[Text-based design files]
* * * * *

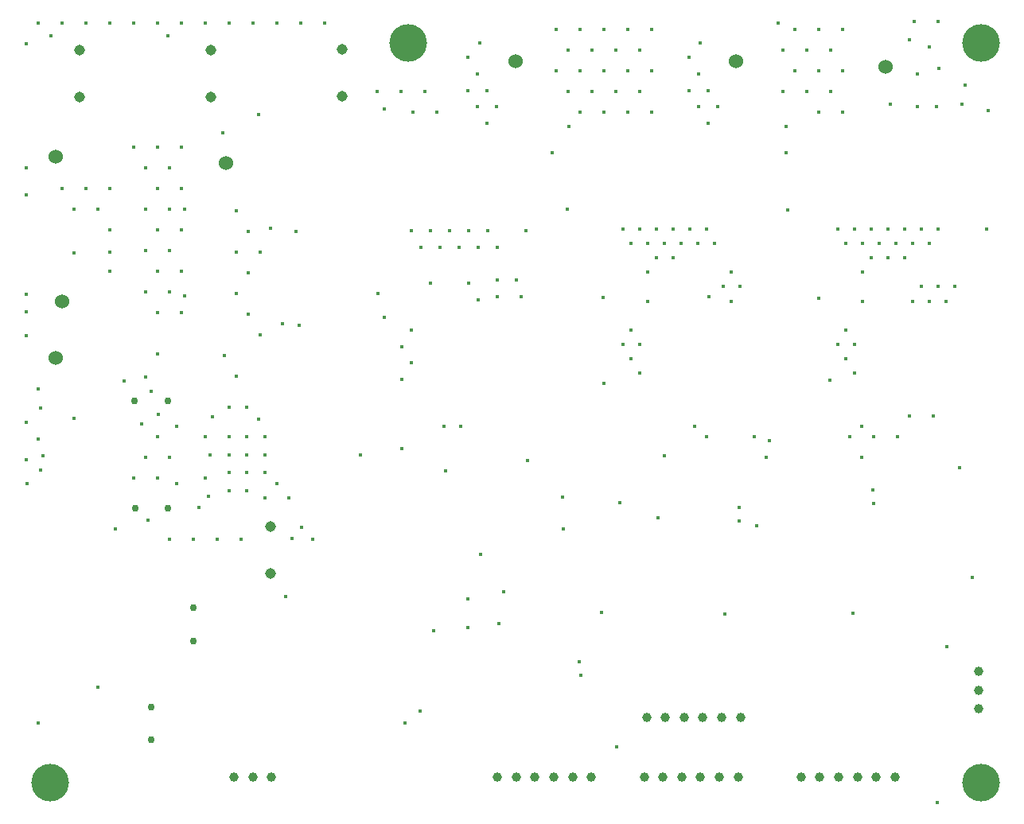
<source format=gbr>
G04 PROTEUS GERBER X2 FILE*
%TF.GenerationSoftware,Labcenter,Proteus,8.7-SP3-Build25561*%
%TF.CreationDate,2021-07-04T19:39:20+00:00*%
%TF.FileFunction,Plated,1,2,PTH*%
%TF.FilePolarity,Positive*%
%TF.Part,Single*%
%TF.SameCoordinates,{804bfe34-88de-486f-8887-f5b9ed786e22}*%
%FSLAX45Y45*%
%MOMM*%
G01*
%TA.AperFunction,MechanicalDrill*%
%ADD151C,0.381000*%
%TA.AperFunction,ViaDrill*%
%ADD152C,0.381000*%
%TA.AperFunction,ComponentDrill*%
%ADD153C,1.524000*%
%TA.AperFunction,ComponentDrill*%
%ADD154C,1.000000*%
%TA.AperFunction,ComponentDrill*%
%ADD155C,1.143000*%
%TA.AperFunction,OtherDrill,Unknown*%
%ADD156C,4.000000*%
%TA.AperFunction,ComponentDrill*%
%ADD157C,0.762000*%
%TD.AperFunction*%
D151*
X+3225800Y+1174750D03*
X+3479800Y+1174750D03*
X+5257800Y+1174750D03*
X+5511800Y+1174750D03*
X+5765800Y+1174750D03*
X+7543800Y+1174750D03*
X+7797800Y+1174750D03*
X+3098800Y+1394720D03*
X+3352800Y+1394720D03*
X+4876800Y+1394720D03*
X+5130800Y+1394720D03*
X+5384800Y+1394720D03*
X+5638800Y+1394720D03*
X+7162800Y+1394720D03*
X+7416800Y+1394720D03*
X+7670800Y+1394720D03*
X+4749800Y+1614690D03*
X+5003800Y+1614690D03*
X+5257800Y+1614690D03*
X+5511800Y+1614690D03*
X+5765800Y+1614690D03*
X+7289800Y+1614690D03*
X+7543800Y+1614690D03*
X+7797800Y+1614690D03*
X+4876800Y+1834660D03*
X+5130800Y+1834660D03*
X+5384800Y+1834660D03*
X+5638800Y+1834660D03*
X+7162800Y+1834660D03*
X+7416800Y+1834660D03*
X+7670800Y+1834660D03*
X+4749800Y+2054630D03*
X+5003800Y+2054630D03*
X+5257800Y+2054630D03*
X+5511800Y+2054630D03*
X+5765800Y+2054630D03*
X+7289800Y+2054630D03*
X+7543800Y+2054630D03*
X+7797800Y+2054630D03*
D152*
X+3213100Y-1497654D03*
X+3111500Y-1321678D03*
X+3213100Y-1145702D03*
X+4127500Y-617774D03*
X+4330700Y-617774D03*
X+3314700Y-265822D03*
X+3517900Y-265822D03*
X+3721100Y-265822D03*
X+3924300Y-265822D03*
X+4127500Y-265822D03*
X+3213100Y-89846D03*
X+3416300Y-89846D03*
X+3619500Y-89846D03*
X+3822700Y-89846D03*
X+4025900Y-89846D03*
X+4432300Y-89846D03*
X+4013200Y+1052310D03*
X+3911600Y+1228286D03*
X+4114800Y+1228286D03*
X+3810000Y+1404262D03*
X+4013200Y+1404262D03*
X+3911600Y+1580238D03*
X+3810000Y+1756214D03*
X+3937000Y+1905000D03*
X+8597900Y+1228286D03*
X+8801100Y+1228286D03*
X+8597900Y+1580238D03*
X+8724900Y+1866900D03*
X+6363969Y+1052310D03*
X+6262369Y+1228286D03*
X+6465569Y+1228286D03*
X+6160769Y+1404262D03*
X+6363969Y+1404262D03*
X+6262369Y+1580238D03*
X+6160769Y+1756214D03*
X+6286500Y+1905000D03*
D151*
X+3111500Y-1673630D03*
X+4127500Y-793750D03*
X+4381500Y-793750D03*
X+5003800Y+1174750D03*
D152*
X-127000Y-4953000D03*
X+1870921Y-3983646D03*
D151*
X+1599186Y-1195100D03*
X+1472186Y-975130D03*
X+1345186Y-755160D03*
X+1472186Y-535190D03*
X+1345186Y-315220D03*
X+1599186Y-315220D03*
X+1472186Y-95250D03*
X+1345186Y+124720D03*
X+1714500Y-63500D03*
X+1206500Y+952500D03*
X+1587500Y+1143000D03*
X-876300Y-2781300D03*
X-889000Y-2526810D03*
X-762000Y-2306840D03*
X-889000Y-2133600D03*
X-381000Y-2086870D03*
X-762000Y-1778000D03*
X-736600Y-1981200D03*
X-889000Y-1206990D03*
X-889000Y-952500D03*
X-889000Y-767050D03*
X-381000Y-327110D03*
X+2844800Y+1394720D03*
X+8305800Y+1257545D03*
X+9067800Y+1257545D03*
X+8509000Y+1943100D03*
X+8559800Y+2137425D03*
X+8813800Y+2137425D03*
D152*
X+5837110Y-3144357D03*
X+2921000Y+1206500D03*
X+4191000Y-3937000D03*
X+3811743Y-4009908D03*
X+3810000Y-4318000D03*
X+2921000Y-1016000D03*
D151*
X+635000Y-3378275D03*
X+889000Y-3378275D03*
X+1143000Y-3378275D03*
X+1397000Y-3378275D03*
X+1943100Y-3365500D03*
X+2159000Y-3378275D03*
X+63500Y-3263900D03*
X+406400Y-3175000D03*
X+1651000Y-2667000D03*
X+1651000Y-2286000D03*
X+1460500Y-2476500D03*
X+952500Y-3035300D03*
X+508000Y-2718365D03*
X+1460500Y-2857500D03*
X+1460500Y-2667000D03*
X+1651000Y-2476500D03*
X+381000Y-2498395D03*
X+381000Y-1651000D03*
X+1270000Y-2476500D03*
X+1270000Y-2667000D03*
X+3111500Y-2413000D03*
X+4445000Y-2540000D03*
X+6985000Y-2498395D03*
X+152400Y-1689100D03*
X+342900Y-2146300D03*
X+508000Y-2278425D03*
X+1016000Y-2278425D03*
X+1270000Y-2278425D03*
X+1270000Y-2857500D03*
X+1270000Y-1968500D03*
X+1460500Y-1968500D03*
X+1460500Y-2286000D03*
X+6858000Y-2278425D03*
X+444500Y-1803400D03*
X+1587500Y-2095500D03*
X+508000Y-1398545D03*
X+508000Y-958605D03*
X+762000Y-958605D03*
X+381000Y-738635D03*
X+635000Y-738635D03*
X+0Y-518665D03*
X+508000Y-518665D03*
X+762000Y-518665D03*
X+381000Y-298695D03*
X+635000Y-298695D03*
X+0Y-78725D03*
X+508000Y-78725D03*
X+762000Y-78725D03*
X-381000Y+141245D03*
X-127000Y+141245D03*
X+381000Y+141245D03*
X+635000Y+141245D03*
X-508000Y+361215D03*
X-254000Y+361215D03*
X+0Y+361215D03*
X+508000Y+361215D03*
X+762000Y+361215D03*
X-889000Y+581185D03*
X+381000Y+581185D03*
X+635000Y+581185D03*
X+254000Y+801155D03*
X+508000Y+801155D03*
X+762000Y+801155D03*
X-889000Y+1901005D03*
X-762000Y+2120975D03*
X-508000Y+2120975D03*
X-254000Y+2120975D03*
X+0Y+2120975D03*
X+254000Y+2120975D03*
X+508000Y+2120975D03*
X+762000Y+2120975D03*
X+1016000Y+2120975D03*
X+1270000Y+2120975D03*
X+1524000Y+2120975D03*
X+1778000Y+2120975D03*
X+2032000Y+2120975D03*
X+2286000Y+2120975D03*
D152*
X+4826045Y-3267760D03*
X+5397500Y-5588000D03*
X+2667000Y-2476500D03*
X+3576345Y-2643122D03*
X+7543800Y-812800D03*
X+8127850Y-2993866D03*
X+4818888Y-2925288D03*
X+5249412Y-804176D03*
X+6696244Y-3035770D03*
X+5257800Y-1714500D03*
X+5905500Y-2489200D03*
X+6698805Y-3180794D03*
D151*
X-736600Y-2641600D03*
X+1054100Y-2921000D03*
X+1651000Y-2938335D03*
X+1905000Y-2938335D03*
X+254000Y-2718365D03*
X+1016000Y-2718365D03*
X+520700Y-2044700D03*
X+635000Y-2498395D03*
X+8001000Y-2498395D03*
X+6350000Y-2278425D03*
X+7874000Y-2278425D03*
X+8128000Y-2278425D03*
X+8382000Y-2278425D03*
X+8509000Y-2058455D03*
X+8763000Y-2058455D03*
X+1345186Y-1635040D03*
X+1218186Y-1415070D03*
X+1980186Y-95250D03*
D152*
X+3944752Y-3532550D03*
D151*
X+3924300Y-823914D03*
X+3416300Y-647938D03*
X+3822700Y-647938D03*
D152*
X+7924800Y-1608885D03*
X+7835900Y-1454906D03*
X+7747000Y-1300927D03*
X+7924800Y-1300927D03*
X+7835900Y-1146948D03*
X+8013700Y-838990D03*
X+8547100Y-838990D03*
X+8724900Y-838990D03*
X+8902700Y-838990D03*
X+8636000Y-685011D03*
X+8813800Y-685011D03*
X+8991600Y-685011D03*
X+8013700Y-531032D03*
X+8102600Y-377053D03*
X+8280400Y-377053D03*
X+8458200Y-377053D03*
X+7835900Y-223074D03*
X+8013700Y-223074D03*
X+8191500Y-223074D03*
X+8369300Y-223074D03*
X+8547100Y-223074D03*
X+8724900Y-223074D03*
X+7747000Y-69095D03*
X+7924800Y-69095D03*
X+8102600Y-69095D03*
X+8280400Y-69095D03*
X+8458200Y-69095D03*
X+8636000Y-69095D03*
X+8813800Y-69095D03*
X+5638800Y-1608885D03*
X+5549900Y-1454906D03*
X+5461000Y-1300927D03*
X+5638800Y-1300927D03*
X+5549900Y-1146948D03*
X+5727700Y-838990D03*
X+6616700Y-838990D03*
X+6527800Y-685011D03*
X+6705600Y-685011D03*
X+5727700Y-531032D03*
X+6616700Y-531032D03*
X+5816600Y-377053D03*
X+5994400Y-377053D03*
X+5549900Y-223074D03*
X+5727700Y-223074D03*
X+5905500Y-223074D03*
X+6083300Y-223074D03*
X+6261100Y-223074D03*
X+6438900Y-223074D03*
X+5461000Y-69095D03*
X+5638800Y-69095D03*
X+5816600Y-69095D03*
X+5994400Y-69095D03*
X+6172200Y-69095D03*
X+6350000Y-69095D03*
X+2044700Y-3246294D03*
X+1092200Y-2070100D03*
X+711200Y-2784357D03*
X+1778000Y-2784357D03*
X+1066800Y-2476399D03*
X+7023100Y-2322420D03*
X+711200Y-2168441D03*
X+3556000Y-2168441D03*
X+3733800Y-2168441D03*
X+6223000Y-2168441D03*
X+8001000Y-2168441D03*
X+800100Y-782630D03*
X+0Y-320693D03*
X+800100Y+141244D03*
X-889000Y+295223D03*
X-622300Y+1988992D03*
X+622300Y+1988992D03*
X+4711700Y+738213D03*
X+7200900Y+738213D03*
X+7112000Y+2124024D03*
X-711200Y-2482816D03*
X+8826500Y+1638300D03*
X+9105900Y+1460500D03*
X+3302000Y-5207000D03*
X+4993399Y-4680922D03*
X+3145817Y-5333103D03*
X+5016500Y-4826000D03*
X+9333632Y-69289D03*
X+4886261Y+1021029D03*
X+4871017Y+140309D03*
X+7200900Y+1016000D03*
X+7216360Y+129270D03*
X+9334500Y-68421D03*
X+9347586Y+1185531D03*
X+5236283Y-4151453D03*
X+8910308Y-4517090D03*
X+9181462Y-3777221D03*
X+3442985Y-4350015D03*
X+4137486Y-4269464D03*
X+1841500Y-1079500D03*
X+2014205Y-1094840D03*
X+5431385Y-2982601D03*
X+2857500Y-762000D03*
X+7664736Y-1676863D03*
X+8118219Y-2853714D03*
X+6883138Y-3230089D03*
X+6375400Y-793750D03*
X+8802625Y-6177544D03*
X-762000Y-5334000D03*
X+9045099Y-2613401D03*
X+6545826Y-4172006D03*
X+7905430Y-4163419D03*
D153*
X+4318000Y+1714500D03*
X+6667500Y+1714500D03*
X+8255000Y+1651000D03*
X-571500Y+698500D03*
X-571500Y-1447800D03*
D154*
X+9245600Y-5181500D03*
X+9245600Y-4981500D03*
X+9245600Y-4781500D03*
X+8356500Y-5905500D03*
X+8156500Y-5905500D03*
X+7956500Y-5905500D03*
X+7756500Y-5905500D03*
X+7556500Y-5905500D03*
X+7356500Y-5905500D03*
D153*
X-510798Y-841109D03*
X+1240380Y+628303D03*
D155*
X+1079500Y+1333500D03*
X+1079500Y+1833500D03*
X-317500Y+1333500D03*
X-317500Y+1833500D03*
X+2476500Y+1337500D03*
X+2476500Y+1837500D03*
D156*
X+9271000Y+1905000D03*
X+3175000Y+1905000D03*
X+9271000Y-5969000D03*
X-635000Y-5969000D03*
D154*
X+4124500Y-5905500D03*
X+4324500Y-5905500D03*
X+4524500Y-5905500D03*
X+4724500Y-5905500D03*
X+4924500Y-5905500D03*
X+5124500Y-5905500D03*
X+5686500Y-5905500D03*
X+5886500Y-5905500D03*
X+6086500Y-5905500D03*
X+6286500Y-5905500D03*
X+6486500Y-5905500D03*
X+6686500Y-5905500D03*
X+5712000Y-5270500D03*
X+5912000Y-5270500D03*
X+6112000Y-5270500D03*
X+6312000Y-5270500D03*
X+6512000Y-5270500D03*
X+6712000Y-5270500D03*
X+1722731Y-5905500D03*
X+1522731Y-5905500D03*
X+1322731Y-5905500D03*
D155*
X+1714500Y-3738500D03*
X+1714500Y-3238500D03*
D157*
X+265500Y-1905000D03*
X+615500Y-1905000D03*
X+269500Y-3048000D03*
X+619500Y-3048000D03*
X+889000Y-4104900D03*
X+889000Y-4454900D03*
X+444500Y-5159000D03*
X+444500Y-5509000D03*
M02*

</source>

* * * * *

With the line that has "X+8547100Y-838990D03*" as the first and the line that has "X+5549900Y-223074D03*" as the last, repeat exactly that run of lines above and no more.

- Response:
X+8547100Y-838990D03*
X+8724900Y-838990D03*
X+8902700Y-838990D03*
X+8636000Y-685011D03*
X+8813800Y-685011D03*
X+8991600Y-685011D03*
X+8013700Y-531032D03*
X+8102600Y-377053D03*
X+8280400Y-377053D03*
X+8458200Y-377053D03*
X+7835900Y-223074D03*
X+8013700Y-223074D03*
X+8191500Y-223074D03*
X+8369300Y-223074D03*
X+8547100Y-223074D03*
X+8724900Y-223074D03*
X+7747000Y-69095D03*
X+7924800Y-69095D03*
X+8102600Y-69095D03*
X+8280400Y-69095D03*
X+8458200Y-69095D03*
X+8636000Y-69095D03*
X+8813800Y-69095D03*
X+5638800Y-1608885D03*
X+5549900Y-1454906D03*
X+5461000Y-1300927D03*
X+5638800Y-1300927D03*
X+5549900Y-1146948D03*
X+5727700Y-838990D03*
X+6616700Y-838990D03*
X+6527800Y-685011D03*
X+6705600Y-685011D03*
X+5727700Y-531032D03*
X+6616700Y-531032D03*
X+5816600Y-377053D03*
X+5994400Y-377053D03*
X+5549900Y-223074D03*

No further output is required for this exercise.